Complete unilateral fimbria-fornix transections, including the overlying cingulate cortex, were administered to female rats. At time points from 1 day to 6 weeks, the septal-diagonal band region was examined using acetylcholinesterase histochemistry, Cresyl Violet cell staining, and choline acetyltransferase biochemistry. As early as 1 day following the transection a decrease in acetylcholinesterase positive cell body staining was observed in the medial septum; however, no loss of Nissl-stained neurons was measured in Cresyl Violet stained sections until 1 week after the lesion. Maximal loss of acetylcholinesterase-positive cells, as visualized after irreversible acetylcholinesterase inhibition, was measured at 1 week, and no further change was observed at time points up to 6 weeks after operation. The loss of acetyltransferase-positive cells was greatest in the medial septal area (−65%) and the vertical limb of the diagonal band (−55%). Little cell loss was measured in the horizontal limb of the diagonal band. This is consistent with the known projections of these cell bodies. Remaining acetylcholinesterase-positive cell bodies in the medial septum had shrunk by about 20% (measured as the diameter along the major axis). A marked neuronal cell loss (about 50%) was demonstrable in the medial septum and vertical limb of the diagonal band in the Cresyl Violet-stained sections, too.

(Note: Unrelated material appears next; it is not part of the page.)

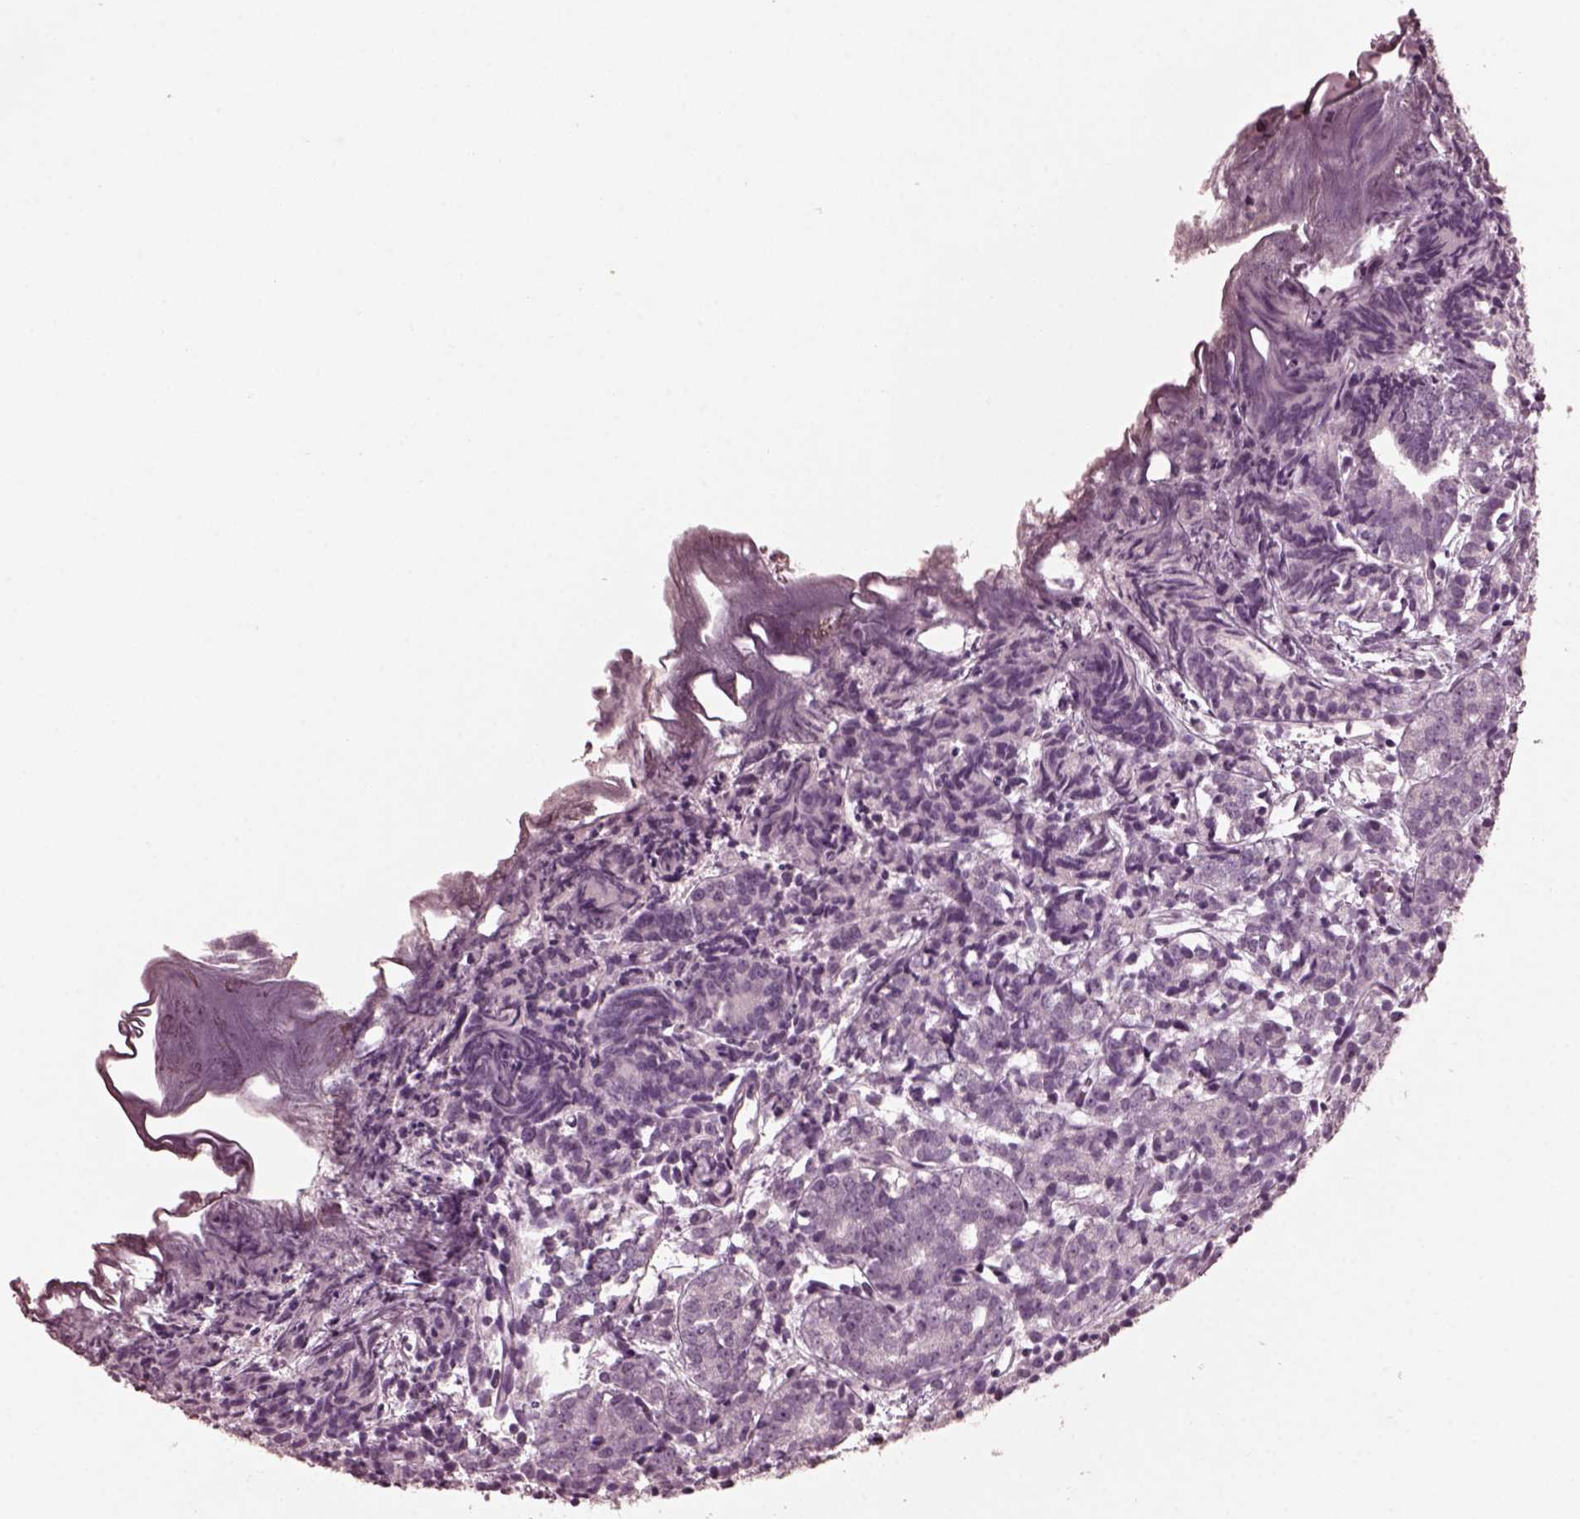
{"staining": {"intensity": "negative", "quantity": "none", "location": "none"}, "tissue": "prostate cancer", "cell_type": "Tumor cells", "image_type": "cancer", "snomed": [{"axis": "morphology", "description": "Adenocarcinoma, High grade"}, {"axis": "topography", "description": "Prostate"}], "caption": "Tumor cells are negative for protein expression in human prostate high-grade adenocarcinoma.", "gene": "CGA", "patient": {"sex": "male", "age": 53}}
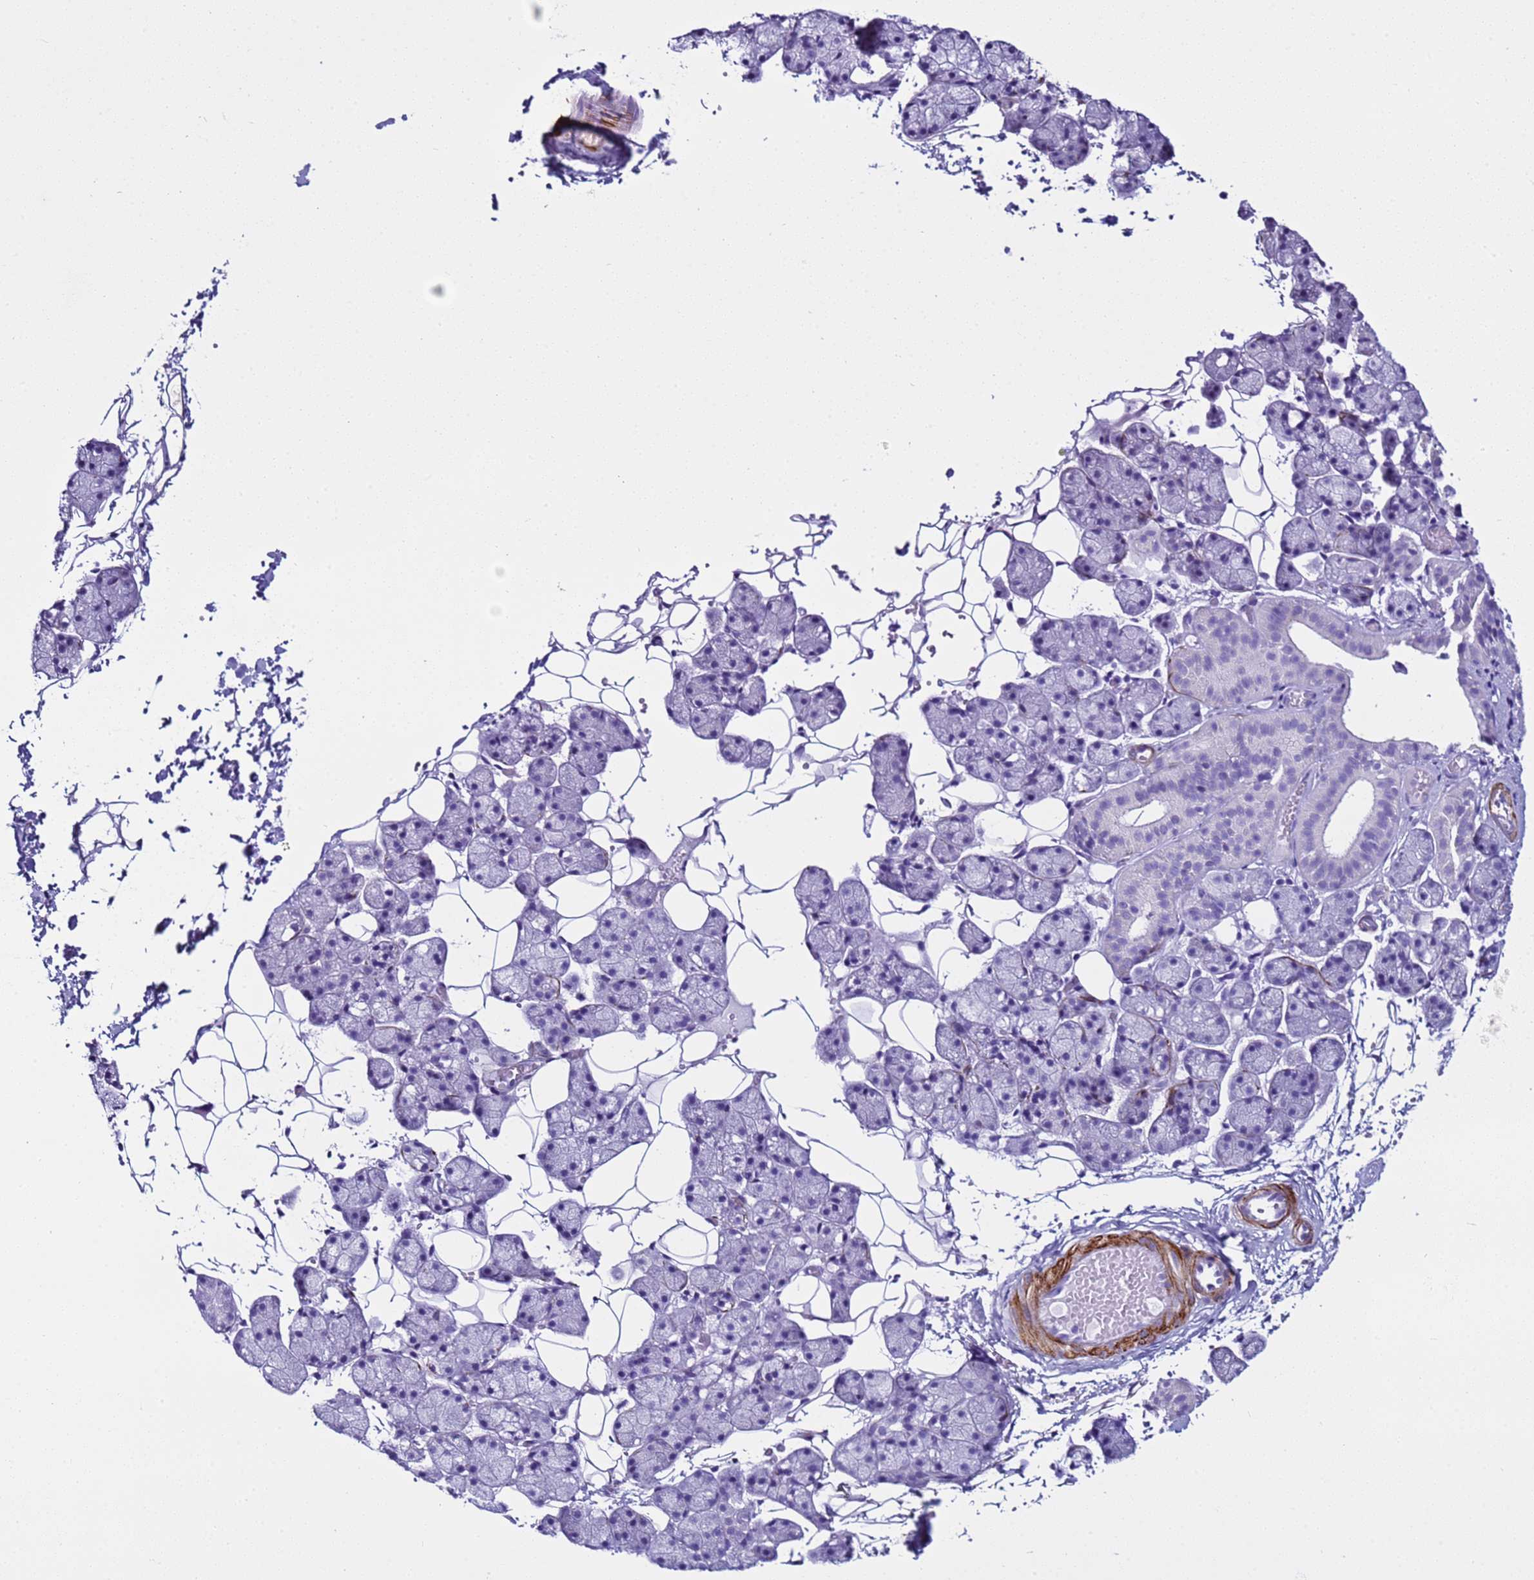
{"staining": {"intensity": "negative", "quantity": "none", "location": "none"}, "tissue": "salivary gland", "cell_type": "Glandular cells", "image_type": "normal", "snomed": [{"axis": "morphology", "description": "Normal tissue, NOS"}, {"axis": "topography", "description": "Salivary gland"}], "caption": "Immunohistochemistry (IHC) of normal human salivary gland exhibits no expression in glandular cells.", "gene": "LCMT1", "patient": {"sex": "female", "age": 33}}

A pile-up of acetylcholinesterase-stained material was observed in the dorsal-lateral quadrant of the septal area just proximal to the lesion at 1 day following transection. This pile-up occurred in the medial septum and diagonal band area up to 1 week following the transection, and had nearly disappeared by 2 weeks post-transection. Choline acetyltransferase biochemical activity, measured in samples of whole septum, decreased significantly at 1 day but subsequently returned to control levels. By 2 weeks following transection, an increase in acetylcholinesterase-positive stained fibers was observed in the dorsal-lateral quadrant of the septum, ipsilateral to the lesion relative to the contralateral septum. This response, which was interpreted as sprouting from the lesioned axons proximal to the transection, probably accounted for the rise in choline acetyltransferase biochemical activity in the whole septum following the reduction on the first day.